### TEXTE FOURNI
------------------------
Nous ne tranchions pas à l'avance du rythme de la collectivisation parce qu'il s'agissait pour nous (et il en est encore ainsi) d'une proposition secondaire, en rapport avec le rythme de l'industrialisation et une série d'autres facteurs économiques et culturels. Le plan du bureau politique deux ans plus tard prévoyait la collectivisation d'un cinquième des paysans pendant le plan quinquennal. Nous supposons que ce chiffre n'est pas simplement apparu en rêve à Krzijanowski mais qu'il reposait sur des considérations techniques et économiques. Etait-ce cela ou non ?
Néanmoins, pendant la première année et demie, les trois cinquièmes de la paysannerie ont été collectivisés. Même en admettant que cet élan de collectivisation est un triomphe complet du socialisme, nous devons en même temps admettre que la faillite totale de la direction est un fait parce que l'économie planifiée suppose que la direction prévoie les procès économiques fondamentaux dans une certaine mesure au moins.
Mais il n'y a même pas une suggestion de cela. Boukharine, le Boukharine nouveau, reconstruit, complètement collectivisé et industrialisé, admet dans la Pravda que la nouvelle étape de la collectivisation est sortie des mesures administratives dans la lutte pour le pain et que la direction n'avait pas prévu cette étape "dans tous ses aspects concrets". Ce n'est pas trop mal dit. Les erreurs de rythme qu'ils ont commises dans les considérations sur la planification se chiffrent en tout et pour tout à 1000%. Et dans quel domaine ? Non, pas dans la production des dés à coudre, mais dans celle de la transformation socialiste de l'agriculture dans son ensemble. Il est clair que ni Staline ni Jaroslavsky n'avaient pas prévu quelques-uns de ces "aspects concrets" et Boukharine a raison sur ce point.
Comme on sait, nous n'avons jamais soupçonné la direction actuelle d'un excès de clairvoyance. Mais elle n'aurait jamais commis ce genre d'erreur si la collectivisation avait résulté en réalité de notre réussite à convaincre les paysans, à l'expérience, des avantages de l'économie collective à grande échelle sur l'économie individuelle.
Bien entendu, nous ne doutons pas un instant du sens profondément progressiste et créateur de la collectivisation.
------------------------
### DONNÉES BRUTES

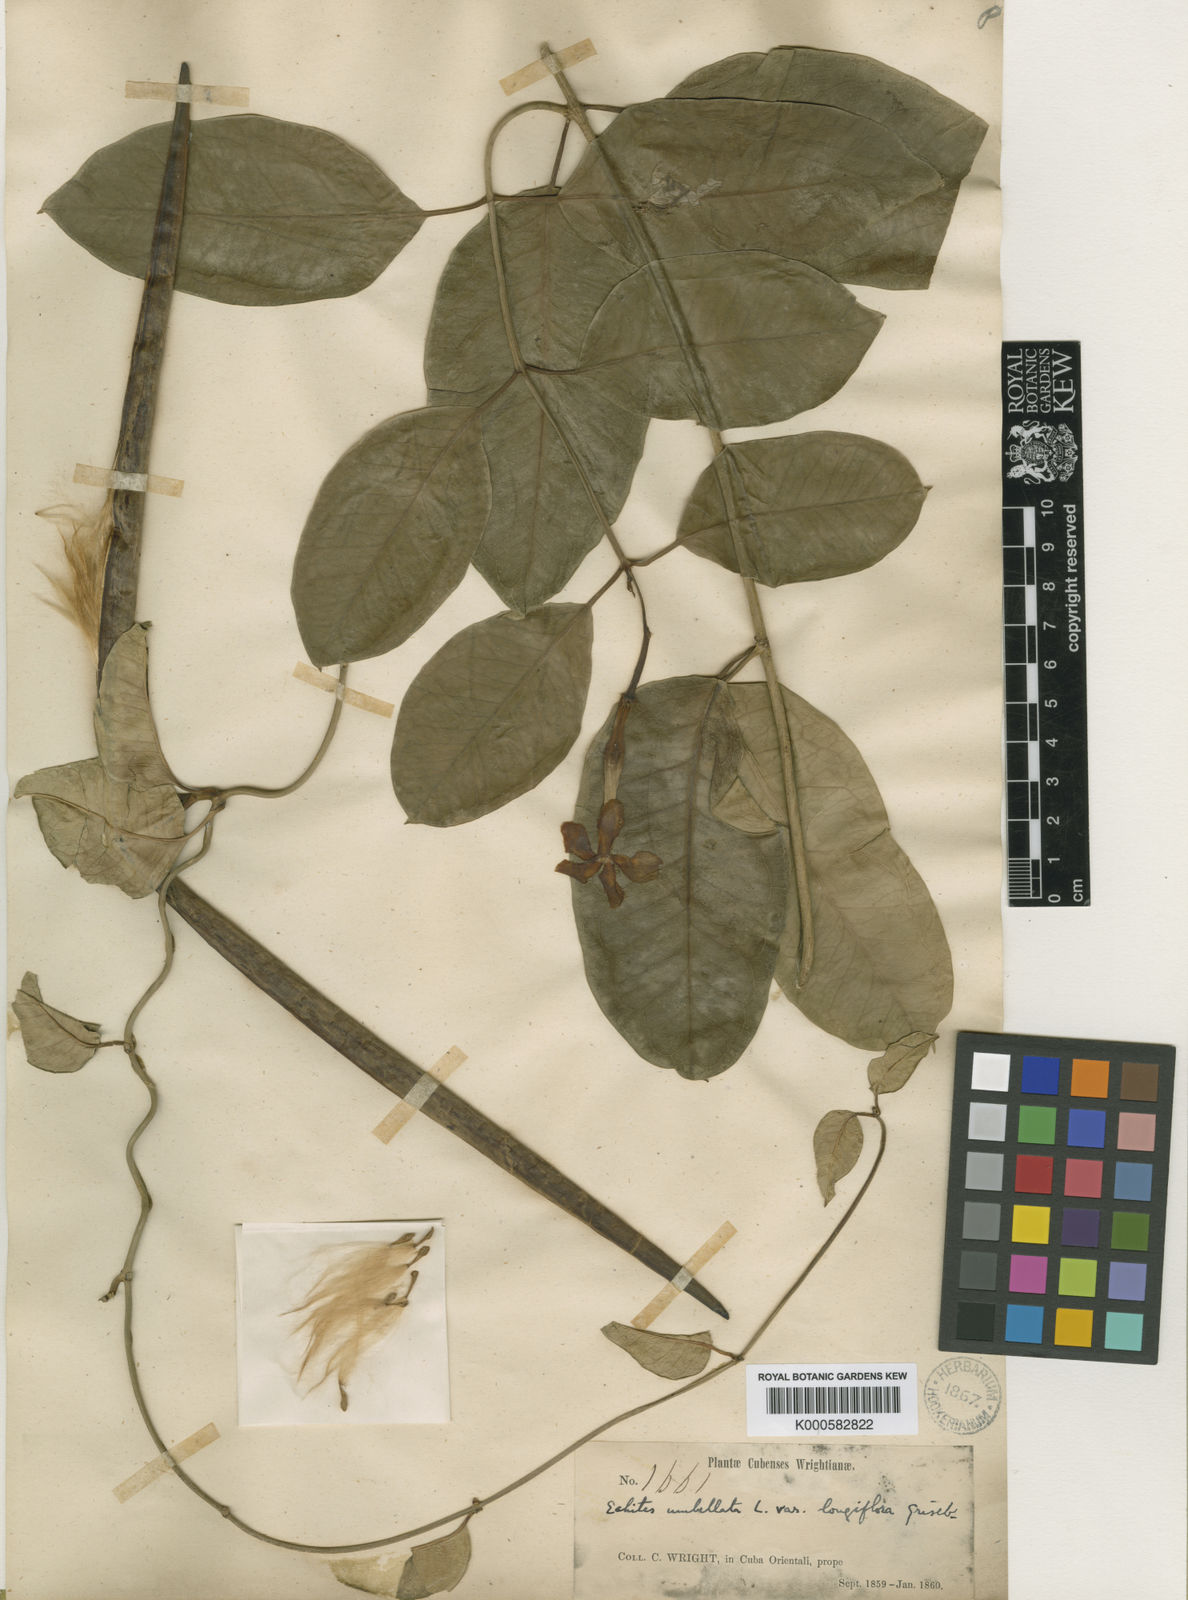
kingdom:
------------------------
### ÉNONCÉ DE L'EXERCICE 1
Les affirmations suivantes concordent-elles avec le texte sur la collectivisation ? Répondez par oui ou par non et citez chaque fois les mots décisifs du texte.
(a) Le plan du bureau politique prévoyait la collectivisation d'un cinquième des paysans pendant le plan quinquennal.
(b) Pendant la première année et demie, la moitié de la paysannerie a été collectivisée.
(c) Selon Boukharine dans la Pravda, la direction avait prévu la nouvelle étape de la collectivisation dans tous ses aspects concrets.
### ÉNONCÉ DE L'EXERCICE 2
Traduisez en anglais la phrase suivante du texte sur la collectivisation : « Comme on sait, nous n'avons jamais soupçonné la direction actuelle d'un excès de clairvoyance. »
### ÉNONCÉ DE L'EXERCICE 3
Rédigez la suite du texte sur la collectivisation en un paragraphe, en partant de sa dernière phrase.

### RÉPONSE CORRECTE 1
(a) Oui : « Le plan du bureau politique deux ans plus tard prévoyait la collectivisation d'un cinquième des paysans pendant le plan quinquennal. »
(b) Non : « pendant la première année et demie, les trois cinquièmes de la paysannerie ont été collectivisés. »
(c) Non : « la direction n'avait pas prévu cette étape "dans tous ses aspects concrets". »

### RÉPONSE CORRECTE 2
As is known, we have never suspected the current leadership of an excess of foresight.

### RÉPONSE CORRECTE 3
Nous sommes disposés conditionnellement à admettre, que dans sa dimension, elle correspond approximativement à l'essor du plan quinquennal. Mais d'où sortent les 10% de succès supplémentaire ? Il faut l'expliquer! Supposons que le travail des kolkhozes ait été si fructueux pendant les douze années précédentes qu'il puisse convaincre toute la paysannerie non seulement des avantages, mais de la possibilité d'une collectivisation générale. Il est clair que ce genre de conviction ne pourrait être développée que par le moyen de kolkhozes reposant sur des tracteurs et autres machines. On peut admettre que l'écrasante majorité des paysans moyens reconnaît aujourd'hui les avantages du travail de la terre avec des tracteurs. Mais la "tractorisation" complète n'en découle pas, parce que nous avons besoin non seulement de la conviction de ses avantages, mais du tracteur lui-même. Les autorités ont-elles prévenu les paysans de la situation réelle dans le domaine des possibilités matérielles techniques en général ? Non! Au lieu de freiner une collectivisation en panique, ils l'ont aggravée par leur folle pression. Il est vrai que maintenant, pour défendre l'erreur du rythme de 1000% on a créé une théorie qui fait de la question des ressources techniques une question de dixième ordre et proclame que l'agriculture socialiste ("du type manufacturier") peut être créée par le catéchisme quels que soient les moyens de production. Nous sommes cependant déterminés à rejeter cette théorie mystique. Nous ne croyons pas en une conception semblable du socialisme. Mieux, nous déclarons une guerre impitoyable à cette mythologie parce que l'inévitable déception des paysans menace de provoquer une sévère réaction contre le socialisme en général et que cette réaction peut aussi embrasser des cercles considérables d'ouvriers.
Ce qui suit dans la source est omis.